» **THINGS TO DO**
(A) Answer these questions about the forest threat early warning text:
(i) Which NASA facility is listed among the partners?
(ii) According to the summary, across what area does the system detect forest threats?
(iii) How often does ForWarn produce its disturbance maps?
(B) Please extend the forest threat early warning text, picking up right after its final sentence.

» **DOCUMENT EXCERPT**
Technology development to support a national early warning system for environmental threats

PARTNERS: NASA Stennis Space Center; Oak Ridge National Laboratory; University of North Carolina Asheville's (UNCA) National Environmental Modeling and Analysis Center (NEMAC); USGS EROS Data Center; USDA Forest Service Western Wildland Environmental Threat Assessment Center, Forest Inventory and Analysis, Forest Health Monitoring, Forest Health Technology Enterprise Team, and Remote Sensing Applications Center

SUMMARY: The early warning system is an ongoing monitoring project that detects forest threats across the continental United States using remote sensing and geographic information systems. The system helps forest managers identify large-scale forest changes faster, allowing them to use traditional methods to confirm and determine the nature and severity of the forest threat.

EFETAC's ROLE: The Eastern Threat Center is contributing the design concept, development, sponsorship, production management, interpretation, and technology transfer.

STATUS: Ongoing

PROGRESS: Scientists and collaborators have launched ForWarn, the strategic research component of the national early warning system. ForWarn produces maps showing potential forest disturbance across the conterminous United States at 231-meter resolution every 8 days, based on images obtained over the preceding 24-day analysis window. Maps of potential disturbance result from comparisons of historical expectations of normal vegetation greenness with present greenness from a series of current satellite views. ForWarn's Forest Change Assessment Viewer showcases recent national disturbance maps in spatial context. Although all but forest vegetation is usually masked out of disturbance maps, ForWarn detects and tracks disturbances in all vegetation, including potential disturbances in rangeland vegetation and agricultural crops.

» **MATERIAL PROVIDED**
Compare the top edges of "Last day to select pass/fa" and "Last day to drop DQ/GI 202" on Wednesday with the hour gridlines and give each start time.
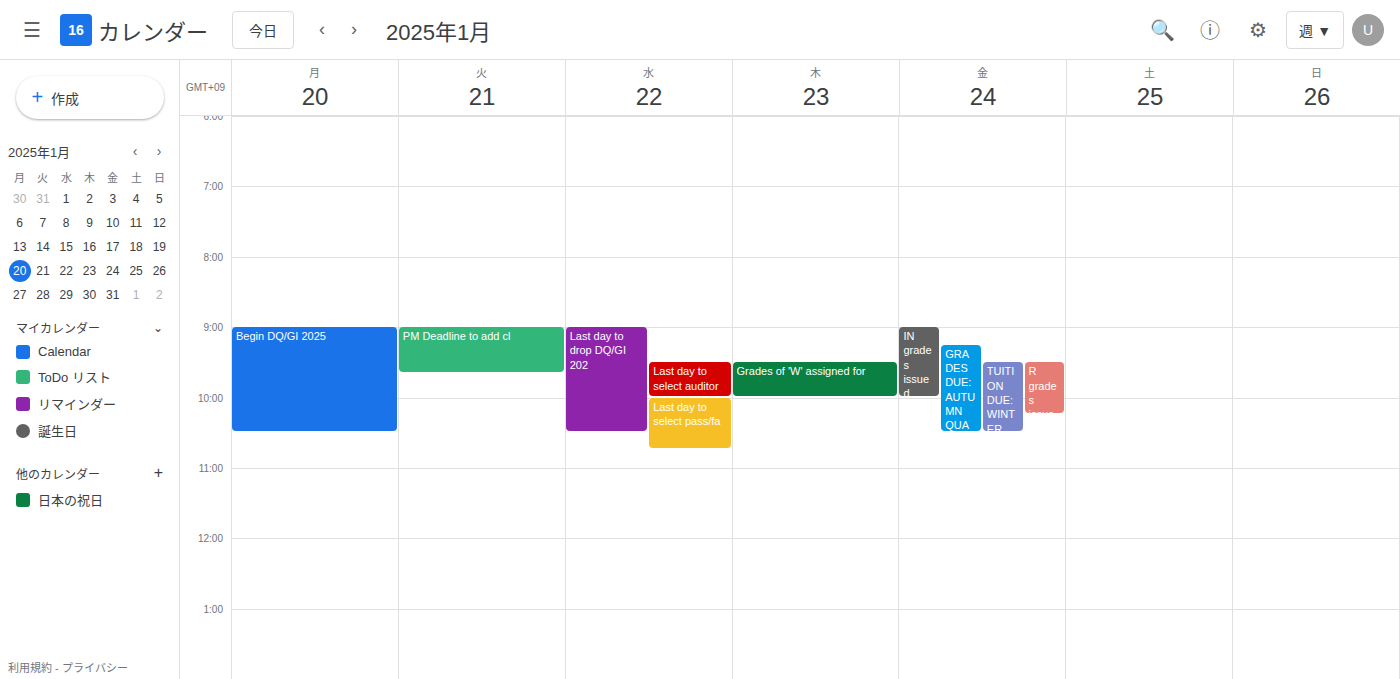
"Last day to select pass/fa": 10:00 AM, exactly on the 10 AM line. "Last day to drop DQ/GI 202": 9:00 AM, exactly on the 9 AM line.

---

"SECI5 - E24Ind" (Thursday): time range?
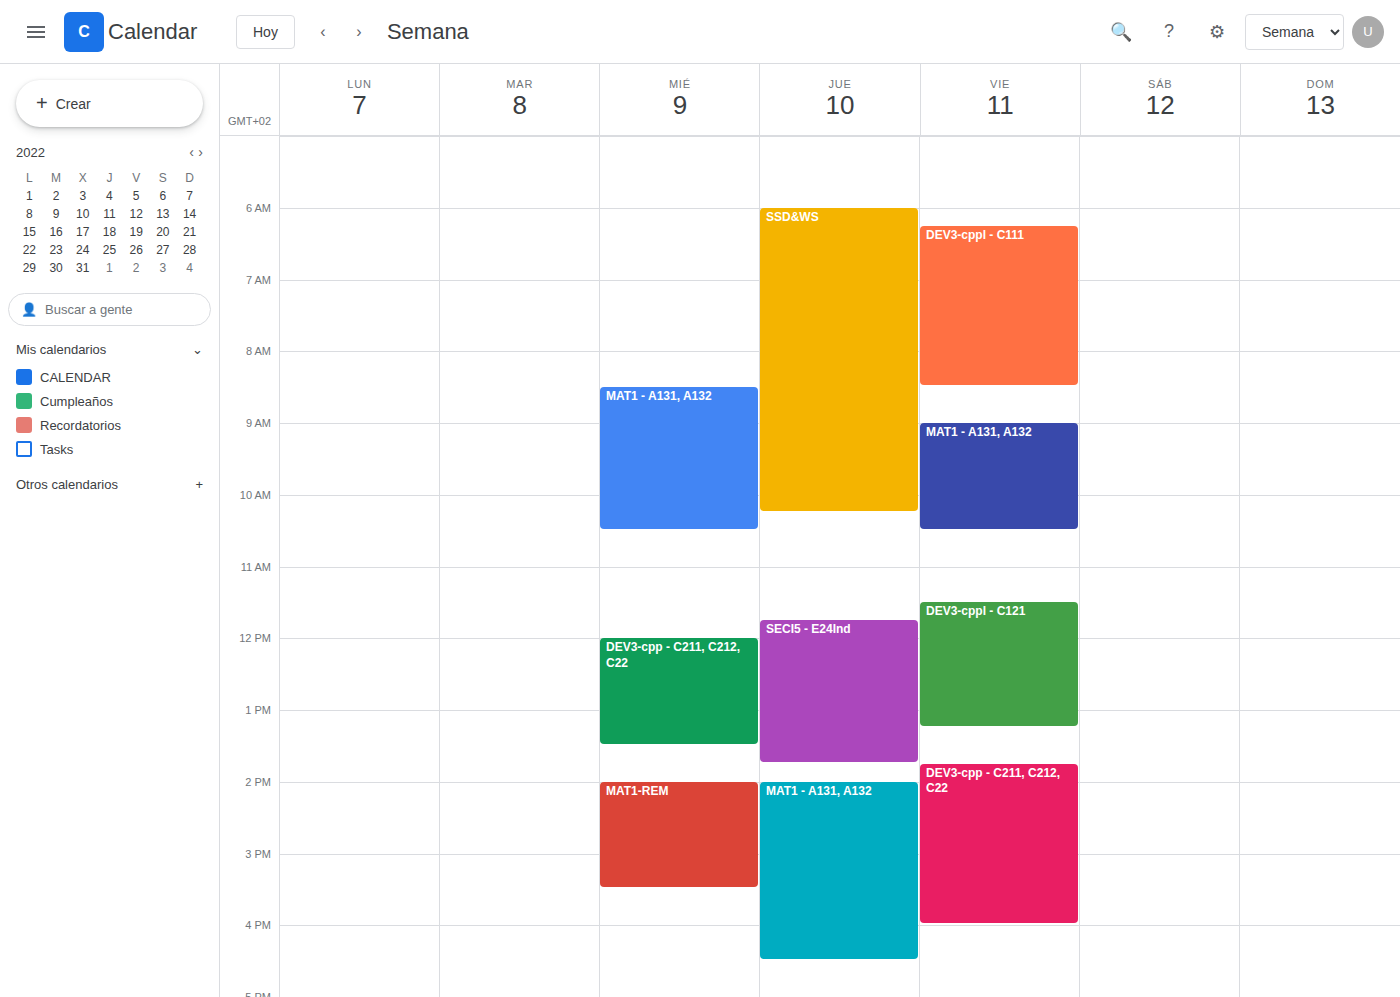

» **SOLVED TASKS**
(A)
(i) Stennis Space Center
(ii) The continental United States
(iii) Every 8 days

(B)
The ForWarn development team has unveiled several new features, including:

  • Rapid disturbance detection: A map series, called Early Detect, provides faster initial images of new potential forest disturbances. ForWarn users can view Early Detect maps first, to check for the earliest indications of new disturbances, before consulting the standard ForWarn maps and supporting information.
  • Improved disturbance detections in years with early or late seasonal development: Two ForWarn map products show current phenology compared to “average” greenness levels for any given location and day of year. These maps can improve detections of potential forest disturbances in spite of year-to-year differences in the onset of spring and fall seasons.

  • Retroactive forest monitoring: ForWarn has been operating since 2010 based on satellite imagery dating back to 2000. Users can now go “back in time” to view pre-2010 maps of known disturbances to assist with recognition and identification of current (and future) forest disturbance events and causes.
  • A new version of the Forest Change Assessment Viewer provides a mask-free view of all lands, and is enabled for portable computing devices.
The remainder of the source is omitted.